Now, before we make the calculation for our particular example, let's take a step back and summarize what we have just learned.

\(n=\dfrac{m}{1+\dfrac{m-1}{N}}\) where: \(m=\dfrac{z^2_{\alpha/2}\hat{p}(1-\hat{p})}{\epsilon^2}\) is the sample size necessary for estimating the proportion |

A researcher is studying the population of a small town in India of *N* = 2000 people. She's interested in estimating *p *for several yes/no questions on a survey.

How many people *n* does she have to randomly sample (wihtout replacement) to ensure that her estimates \(\hat{p}\) are within *ε* = 0.04 of the true proportion *p*?

**Solution.** Okay, once and for all, let's calculate this very patient researcher's sample size! Because the researcher has many different questions on the survey, it would behoove her to use a sample proportion of 0.50 in her calculations. If the maximum error *ε *is 0.04, the sample proportion is 0.5, and the researcher doesn't make the finite population correction, then she needs:

\(m=\dfrac{(1.96^2)(\frac{1}{4})}{0.04^2}=600.25\)

or 601 people to estimate *p* with 95% confidence. But, upon making the correction for the small, finite population, we see that the researcher really only needs:

\(n=\dfrac{m}{1+\dfrac{m-1}{N}}=\dfrac{601}{1+\dfrac{601-1}{2000}}=462.3\)

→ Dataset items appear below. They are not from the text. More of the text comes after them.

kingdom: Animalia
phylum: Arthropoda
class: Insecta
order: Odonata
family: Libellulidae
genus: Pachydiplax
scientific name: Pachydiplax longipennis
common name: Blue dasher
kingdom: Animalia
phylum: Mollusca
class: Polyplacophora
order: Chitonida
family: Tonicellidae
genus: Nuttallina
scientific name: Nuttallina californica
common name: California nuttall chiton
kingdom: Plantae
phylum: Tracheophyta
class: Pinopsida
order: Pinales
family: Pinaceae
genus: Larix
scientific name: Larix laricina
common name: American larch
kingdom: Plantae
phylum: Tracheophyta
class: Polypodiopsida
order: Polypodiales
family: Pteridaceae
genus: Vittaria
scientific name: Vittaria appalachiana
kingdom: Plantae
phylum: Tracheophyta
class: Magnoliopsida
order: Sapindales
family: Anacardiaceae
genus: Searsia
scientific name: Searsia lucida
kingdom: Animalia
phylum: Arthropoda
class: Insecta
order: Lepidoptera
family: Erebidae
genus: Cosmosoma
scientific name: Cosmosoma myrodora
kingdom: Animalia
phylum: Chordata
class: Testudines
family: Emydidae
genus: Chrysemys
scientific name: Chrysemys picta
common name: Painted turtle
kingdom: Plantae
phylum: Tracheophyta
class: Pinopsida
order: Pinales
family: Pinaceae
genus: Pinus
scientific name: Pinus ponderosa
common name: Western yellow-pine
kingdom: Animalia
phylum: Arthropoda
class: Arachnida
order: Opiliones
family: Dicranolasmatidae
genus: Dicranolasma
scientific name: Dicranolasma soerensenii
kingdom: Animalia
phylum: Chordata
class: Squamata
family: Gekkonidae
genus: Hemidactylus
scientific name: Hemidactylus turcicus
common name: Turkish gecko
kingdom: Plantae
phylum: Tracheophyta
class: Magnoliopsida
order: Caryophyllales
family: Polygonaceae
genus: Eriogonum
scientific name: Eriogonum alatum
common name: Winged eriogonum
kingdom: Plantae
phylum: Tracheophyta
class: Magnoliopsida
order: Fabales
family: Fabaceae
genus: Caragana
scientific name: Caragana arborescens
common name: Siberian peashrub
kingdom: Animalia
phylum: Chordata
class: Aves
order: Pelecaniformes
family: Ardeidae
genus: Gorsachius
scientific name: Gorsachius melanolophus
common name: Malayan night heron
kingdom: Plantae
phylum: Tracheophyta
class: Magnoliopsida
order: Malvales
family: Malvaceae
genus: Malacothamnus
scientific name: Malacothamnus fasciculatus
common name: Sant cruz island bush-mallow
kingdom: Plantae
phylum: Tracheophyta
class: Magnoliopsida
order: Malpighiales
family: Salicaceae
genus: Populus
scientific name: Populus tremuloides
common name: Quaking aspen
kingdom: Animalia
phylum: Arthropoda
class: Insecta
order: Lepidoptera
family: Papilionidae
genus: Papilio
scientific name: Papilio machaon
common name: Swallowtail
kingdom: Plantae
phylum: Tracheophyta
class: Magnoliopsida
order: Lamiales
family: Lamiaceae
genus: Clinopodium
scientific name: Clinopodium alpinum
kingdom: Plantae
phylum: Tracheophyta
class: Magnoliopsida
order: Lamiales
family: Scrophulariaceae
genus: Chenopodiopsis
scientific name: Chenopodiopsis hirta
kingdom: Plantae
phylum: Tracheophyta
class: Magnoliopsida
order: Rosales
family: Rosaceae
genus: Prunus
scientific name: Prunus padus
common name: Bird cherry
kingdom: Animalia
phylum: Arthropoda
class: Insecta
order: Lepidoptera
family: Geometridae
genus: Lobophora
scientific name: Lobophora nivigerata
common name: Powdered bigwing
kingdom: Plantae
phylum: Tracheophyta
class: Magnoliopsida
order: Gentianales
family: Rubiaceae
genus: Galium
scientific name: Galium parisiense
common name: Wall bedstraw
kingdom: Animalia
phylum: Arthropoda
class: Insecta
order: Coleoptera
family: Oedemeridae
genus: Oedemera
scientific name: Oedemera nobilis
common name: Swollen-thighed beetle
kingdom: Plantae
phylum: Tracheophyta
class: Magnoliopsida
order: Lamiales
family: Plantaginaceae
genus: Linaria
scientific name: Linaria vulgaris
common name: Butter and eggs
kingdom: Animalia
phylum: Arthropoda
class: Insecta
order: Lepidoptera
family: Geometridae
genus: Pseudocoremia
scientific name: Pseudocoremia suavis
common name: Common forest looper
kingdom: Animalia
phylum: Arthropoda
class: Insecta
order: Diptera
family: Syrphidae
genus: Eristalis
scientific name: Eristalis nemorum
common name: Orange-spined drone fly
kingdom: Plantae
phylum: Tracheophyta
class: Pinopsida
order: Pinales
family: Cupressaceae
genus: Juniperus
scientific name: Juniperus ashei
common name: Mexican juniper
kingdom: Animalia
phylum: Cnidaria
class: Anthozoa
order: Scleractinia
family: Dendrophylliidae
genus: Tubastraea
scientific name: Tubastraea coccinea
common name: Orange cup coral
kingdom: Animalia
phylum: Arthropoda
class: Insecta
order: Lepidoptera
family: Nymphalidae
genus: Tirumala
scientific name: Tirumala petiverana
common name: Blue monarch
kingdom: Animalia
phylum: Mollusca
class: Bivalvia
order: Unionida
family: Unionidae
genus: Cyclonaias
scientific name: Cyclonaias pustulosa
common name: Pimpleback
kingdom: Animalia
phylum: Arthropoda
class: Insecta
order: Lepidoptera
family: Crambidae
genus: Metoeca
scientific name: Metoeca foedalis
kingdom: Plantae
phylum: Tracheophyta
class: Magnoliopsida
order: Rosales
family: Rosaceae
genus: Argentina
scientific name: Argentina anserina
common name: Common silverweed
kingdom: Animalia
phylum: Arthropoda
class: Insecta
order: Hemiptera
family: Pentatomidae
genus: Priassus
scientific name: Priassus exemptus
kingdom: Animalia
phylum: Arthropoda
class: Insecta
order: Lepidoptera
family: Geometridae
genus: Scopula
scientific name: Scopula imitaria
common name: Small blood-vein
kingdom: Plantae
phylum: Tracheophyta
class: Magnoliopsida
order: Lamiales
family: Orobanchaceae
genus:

or 463 people to estimate *p* with 95% confidence.

The following table illustrates how the sample size *n* that is necessary for estimating a population proportion *p* (with 95% confidence) is affected by the size of the population *N*. If \(\hat{p}=0.5\), then the sample size *n* is:

This table suggests, perhaps not surprisingly, that as the size of the population *N* decreases, so does the necessary size *n* of the sample.